» 小练习
修改下面的各行：把其中所有的“common name”换成“vernacular name”，其余内容一律不变，然后写出修改后的全部行。
----- 所给材料
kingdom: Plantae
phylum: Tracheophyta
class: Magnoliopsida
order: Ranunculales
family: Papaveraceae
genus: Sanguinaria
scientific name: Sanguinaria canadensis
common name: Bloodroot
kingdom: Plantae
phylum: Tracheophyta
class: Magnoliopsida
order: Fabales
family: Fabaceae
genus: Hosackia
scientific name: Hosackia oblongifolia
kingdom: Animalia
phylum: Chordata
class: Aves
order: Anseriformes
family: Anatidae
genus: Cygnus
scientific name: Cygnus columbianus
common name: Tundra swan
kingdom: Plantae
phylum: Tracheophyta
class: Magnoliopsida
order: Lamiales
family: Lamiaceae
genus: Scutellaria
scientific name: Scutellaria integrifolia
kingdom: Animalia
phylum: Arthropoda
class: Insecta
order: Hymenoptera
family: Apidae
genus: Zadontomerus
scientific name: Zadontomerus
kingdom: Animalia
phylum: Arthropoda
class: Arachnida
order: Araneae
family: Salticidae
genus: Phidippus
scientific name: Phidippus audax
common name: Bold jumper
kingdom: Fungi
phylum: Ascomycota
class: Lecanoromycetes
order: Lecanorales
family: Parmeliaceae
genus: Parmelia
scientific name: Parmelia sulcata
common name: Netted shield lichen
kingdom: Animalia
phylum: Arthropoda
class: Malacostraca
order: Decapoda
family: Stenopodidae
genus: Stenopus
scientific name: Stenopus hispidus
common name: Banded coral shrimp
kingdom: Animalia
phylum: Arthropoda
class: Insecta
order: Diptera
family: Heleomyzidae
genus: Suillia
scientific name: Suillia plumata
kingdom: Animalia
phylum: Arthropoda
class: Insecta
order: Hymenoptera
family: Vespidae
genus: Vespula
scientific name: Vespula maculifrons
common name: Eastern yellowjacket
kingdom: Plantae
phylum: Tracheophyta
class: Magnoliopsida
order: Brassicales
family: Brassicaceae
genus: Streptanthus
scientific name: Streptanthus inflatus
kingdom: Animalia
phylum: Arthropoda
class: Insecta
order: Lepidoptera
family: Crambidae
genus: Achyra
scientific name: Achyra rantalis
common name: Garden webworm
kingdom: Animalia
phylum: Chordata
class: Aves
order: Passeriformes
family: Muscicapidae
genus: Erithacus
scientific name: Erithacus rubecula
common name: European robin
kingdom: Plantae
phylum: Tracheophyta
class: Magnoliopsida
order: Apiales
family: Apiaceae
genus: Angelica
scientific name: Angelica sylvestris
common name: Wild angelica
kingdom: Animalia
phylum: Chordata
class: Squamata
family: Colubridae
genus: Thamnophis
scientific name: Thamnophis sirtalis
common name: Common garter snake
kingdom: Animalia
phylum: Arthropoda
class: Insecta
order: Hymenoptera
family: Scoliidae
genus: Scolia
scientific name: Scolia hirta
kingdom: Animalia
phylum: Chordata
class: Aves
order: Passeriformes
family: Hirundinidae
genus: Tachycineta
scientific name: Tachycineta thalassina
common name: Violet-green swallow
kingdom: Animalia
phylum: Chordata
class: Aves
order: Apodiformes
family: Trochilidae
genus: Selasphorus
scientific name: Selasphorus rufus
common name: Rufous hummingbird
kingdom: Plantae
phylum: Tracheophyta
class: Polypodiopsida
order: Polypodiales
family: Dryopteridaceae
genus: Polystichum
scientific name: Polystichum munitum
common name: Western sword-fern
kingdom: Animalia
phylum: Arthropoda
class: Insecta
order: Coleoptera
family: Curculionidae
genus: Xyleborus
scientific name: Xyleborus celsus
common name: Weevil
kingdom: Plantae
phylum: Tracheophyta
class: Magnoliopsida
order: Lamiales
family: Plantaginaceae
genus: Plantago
----------
» 本题作答
kingdom: Plantae
phylum: Tracheophyta
class: Magnoliopsida
order: Ranunculales
family: Papaveraceae
genus: Sanguinaria
scientific name: Sanguinaria canadensis
vernacular name: Bloodroot
kingdom: Plantae
phylum: Tracheophyta
class: Magnoliopsida
order: Fabales
family: Fabaceae
genus: Hosackia
scientific name: Hosackia oblongifolia
kingdom: Animalia
phylum: Chordata
class: Aves
order: Anseriformes
family: Anatidae
genus: Cygnus
scientific name: Cygnus columbianus
vernacular name: Tundra swan
kingdom: Plantae
phylum: Tracheophyta
class: Magnoliopsida
order: Lamiales
family: Lamiaceae
genus: Scutellaria
scientific name: Scutellaria integrifolia
kingdom: Animalia
phylum: Arthropoda
class: Insecta
order: Hymenoptera
family: Apidae
genus: Zadontomerus
scientific name: Zadontomerus
kingdom: Animalia
phylum: Arthropoda
class: Arachnida
order: Araneae
family: Salticidae
genus: Phidippus
scientific name: Phidippus audax
vernacular name: Bold jumper
kingdom: Fungi
phylum: Ascomycota
class: Lecanoromycetes
order: Lecanorales
family: Parmeliaceae
genus: Parmelia
scientific name: Parmelia sulcata
vernacular name: Netted shield lichen
kingdom: Animalia
phylum: Arthropoda
class: Malacostraca
order: Decapoda
family: Stenopodidae
genus: Stenopus
scientific name: Stenopus hispidus
vernacular name: Banded coral shrimp
kingdom: Animalia
phylum: Arthropoda
class: Insecta
order: Diptera
family: Heleomyzidae
genus: Suillia
scientific name: Suillia plumata
kingdom: Animalia
phylum: Arthropoda
class: Insecta
order: Hymenoptera
family: Vespidae
genus: Vespula
scientific name: Vespula maculifrons
vernacular name: Eastern yellowjacket
kingdom: Plantae
phylum: Tracheophyta
class: Magnoliopsida
order: Brassicales
family: Brassicaceae
genus: Streptanthus
scientific name: Streptanthus inflatus
kingdom: Animalia
phylum: Arthropoda
class: Insecta
order: Lepidoptera
family: Crambidae
genus: Achyra
scientific name: Achyra rantalis
vernacular name: Garden webworm
kingdom: Animalia
phylum: Chordata
class: Aves
order: Passeriformes
family: Muscicapidae
genus: Erithacus
scientific name: Erithacus rubecula
vernacular name: European robin
kingdom: Plantae
phylum: Tracheophyta
class: Magnoliopsida
order: Apiales
family: Apiaceae
genus: Angelica
scientific name: Angelica sylvestris
vernacular name: Wild angelica
kingdom: Animalia
phylum: Chordata
class: Squamata
family: Colubridae
genus: Thamnophis
scientific name: Thamnophis sirtalis
vernacular name: Common garter snake
kingdom: Animalia
phylum: Arthropoda
class: Insecta
order: Hymenoptera
family: Scoliidae
genus: Scolia
scientific name: Scolia hirta
kingdom: Animalia
phylum: Chordata
class: Aves
order: Passeriformes
family: Hirundinidae
genus: Tachycineta
scientific name: Tachycineta thalassina
vernacular name: Violet-green swallow
kingdom: Animalia
phylum: Chordata
class: Aves
order: Apodiformes
family: Trochilidae
genus: Selasphorus
scientific name: Selasphorus rufus
vernacular name: Rufous hummingbird
kingdom: Plantae
phylum: Tracheophyta
class: Polypodiopsida
order: Polypodiales
family: Dryopteridaceae
genus: Polystichum
scientific name: Polystichum munitum
vernacular name: Western sword-fern
kingdom: Animalia
phylum: Arthropoda
class: Insecta
order: Coleoptera
family: Curculionidae
genus: Xyleborus
scientific name: Xyleborus celsus
vernacular name: Weevil
kingdom: Plantae
phylum: Tracheophyta
class: Magnoliopsida
order: Lamiales
family: Plantaginaceae
genus: Plantago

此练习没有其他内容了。